How to test your cholesterol level?
High cholesterol usually has no symptoms. But the good part is, you can always get it checked easily. A simple blood test by your healthcare professional would determine the cholesterol levels in the body. Depending on what your doctor recommends, your lipoprotein profile test may be “fasting” or “non-fasting”. With minor discomfort, a blood test is conducted. Additional tests may be conducted if necessary.
After the sample is taken and the same is analyzed in a laboratory, the levels of HDL cholesterol, LDL cholesterol, and triglycerides are evaluated. In a non-fasting profile test, only the values for total cholesterol and HDL cholesterol will be evaluated. The test report will show cholesterol level in milligrams per deciliter of blood (mg/dL).
Talking about the determination of your cardiovascular risk, the doctor will discuss the test results in context with your age, family history, and sex. Other risk factors like smoking, high blood pressure, and diabetes will also be taken into account.
If this risk remains uncertain and treatment options are unclear, your doctor will examine other factors and/or conduct coronary artery calcium (CAC) measurements to adjudge how the risk is and what can be done to prevent any greater harm.
How often should you check your cholesterol?
People do not listen unless an alarm is raised. This applies to health too. Unless they spot signs of discomfort or their doctor advises them to monitor their cholesterol levels, they do not pay heed to what is going into their body and how it will impact their LDL.

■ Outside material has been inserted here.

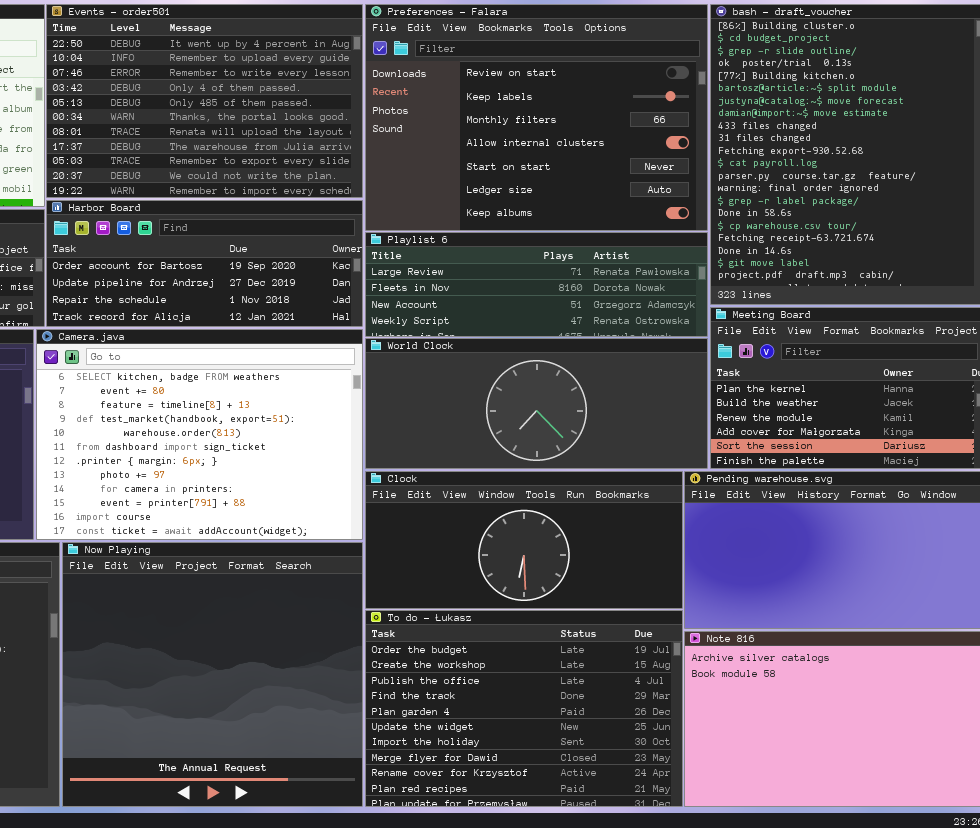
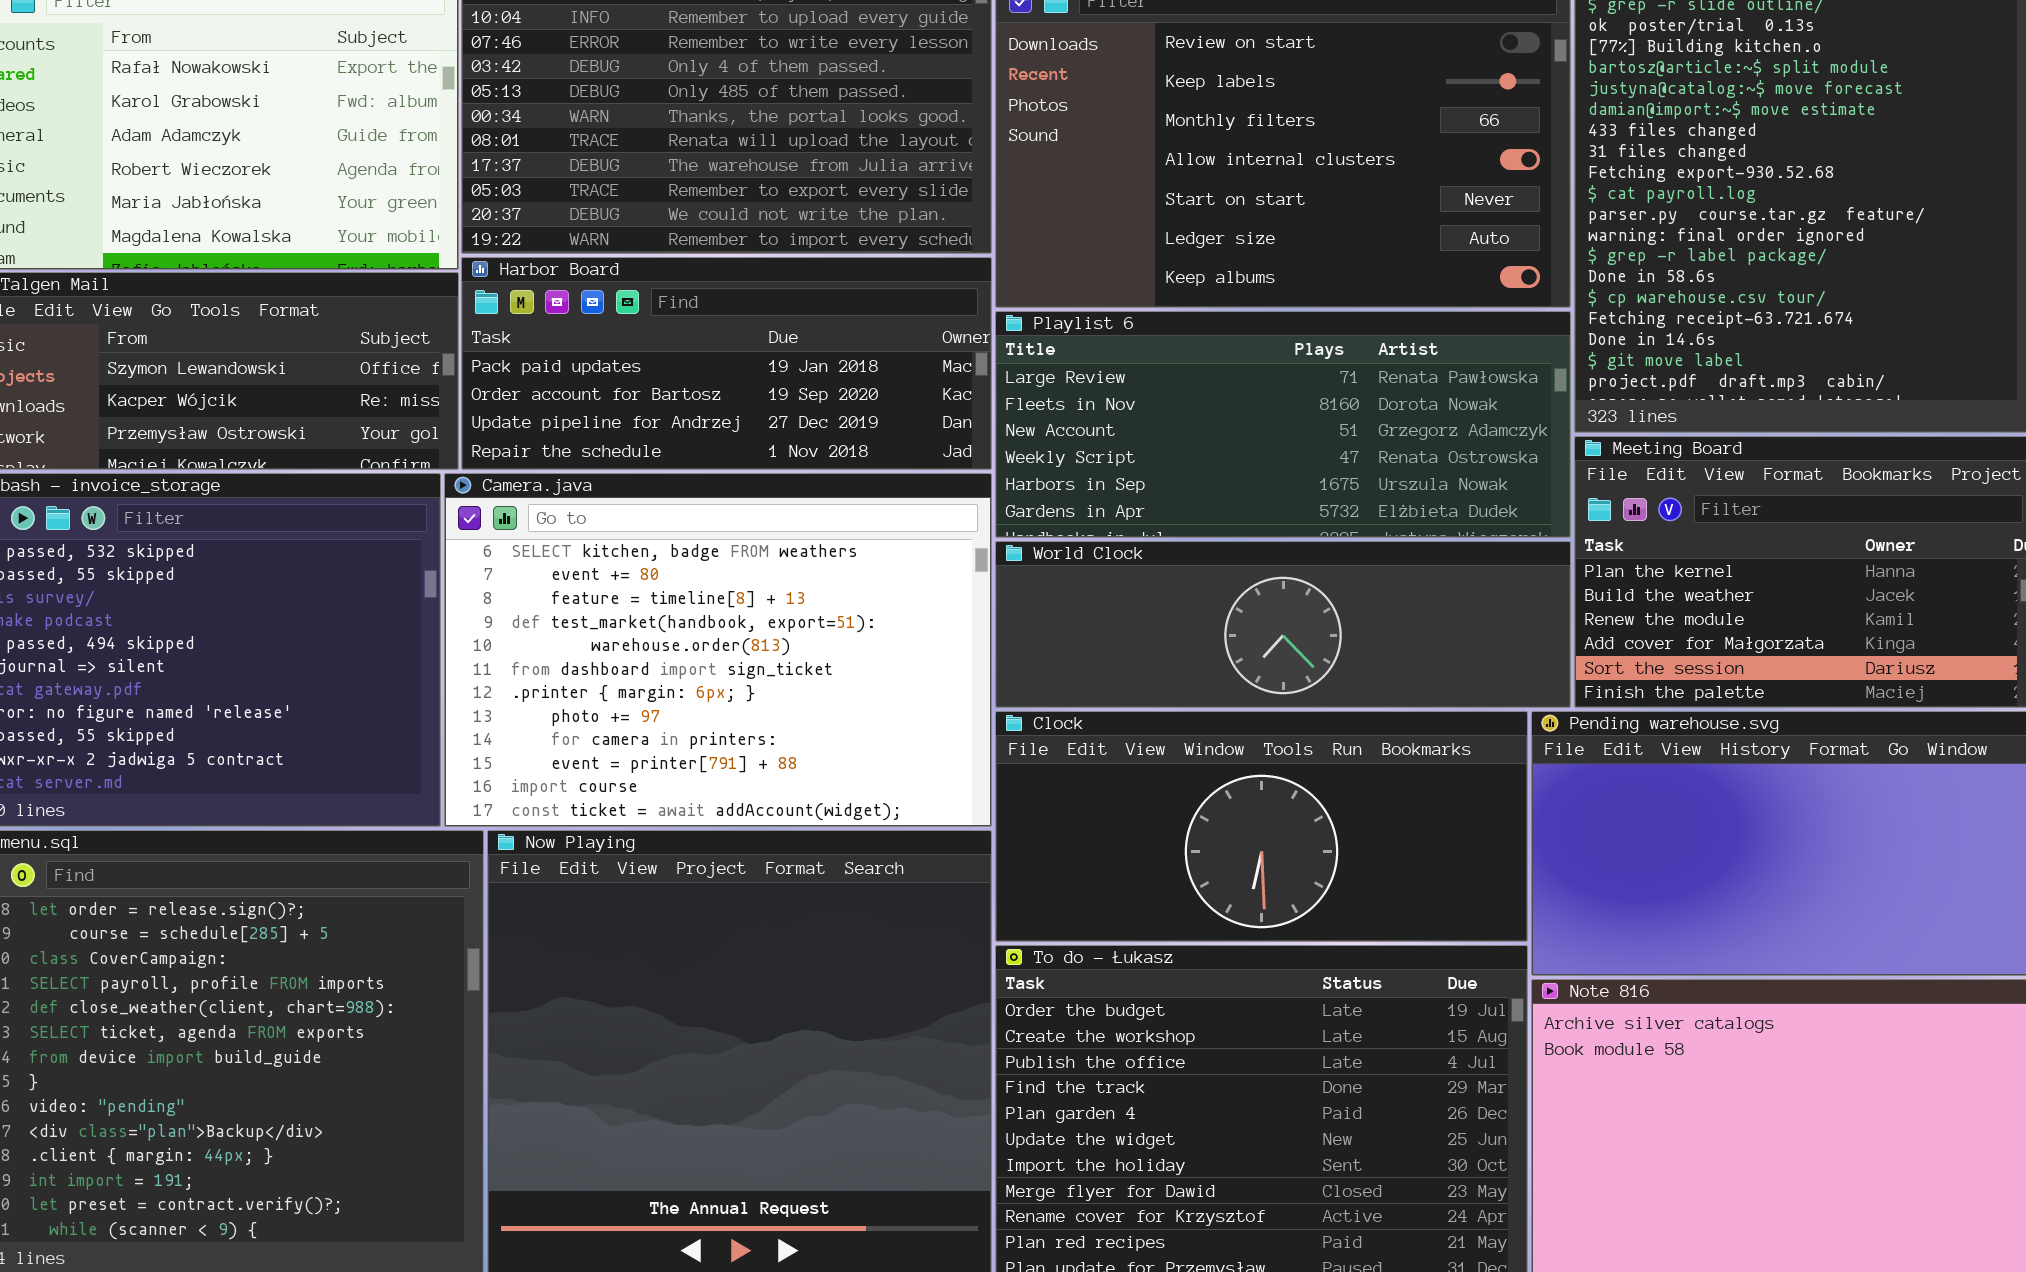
Harbor Board: [46,200,363,327] -> [461,257,992,470], scrolled up 1 row
Playlist 6: [365,232,708,337] -> [995,311,1571,538], resized
World Clock: [365,338,708,469] -> [995,541,1571,708], resized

The American Heart Association recommends that all adults who are 20 years old or above should get their cholesterol checked every four to six years as long as their risk remains low, including other traditional risk factors. After age 40, your health care professional will also recommend using an equation to calculate cholesterol and the risk of having a heart attack or stroke. Further, people with cardiovascular diseases or other underlying conditions are at elevated risk and need to test their cholesterol and other risk factors more often.
How to keep your Cholesterol level healthy?
Cholesterol is obviously related to your lifestyle, so some changes in your lifestyle apart from medications can help you in keeping your cholesterol level healthy. Focus on consuming a variety of fruits and vegetables, low-fat milk products, whole-grain foods, skinless poultry, and lean meats. Red meat and pork with loins should be preferred as they have less fat. Fishes in their non-fried form can be relished every week. Unsalted nuts, seeds, and legumes, and non-tropical vegetable oils like canola and sunflower oil can also be had.
You must, however, avoid foods with a lot of sodium or salt and sugar-sweetened beverages, fatty and processed meats like salami and sausages, baked goods made with trans fat. Look for products stating hydrogenated oils in the ingredients panel and avoid having them. Saturated oils like palm oil are a strict no-no.
Even if you use fried food, use a rack to drain off fat. Opt for grilling instead of frying. Regulate your diet to serve smaller portions of higher-calorie dishes. Over and above everything, a proper fitness regime and regular exercises also help in improving heart health.
With medical technology advancements, testing and improving cholesterol levels in the body has become a lot easier. All you need is to take charge of your health and coordinate with your doctor apart from diet and physical activity.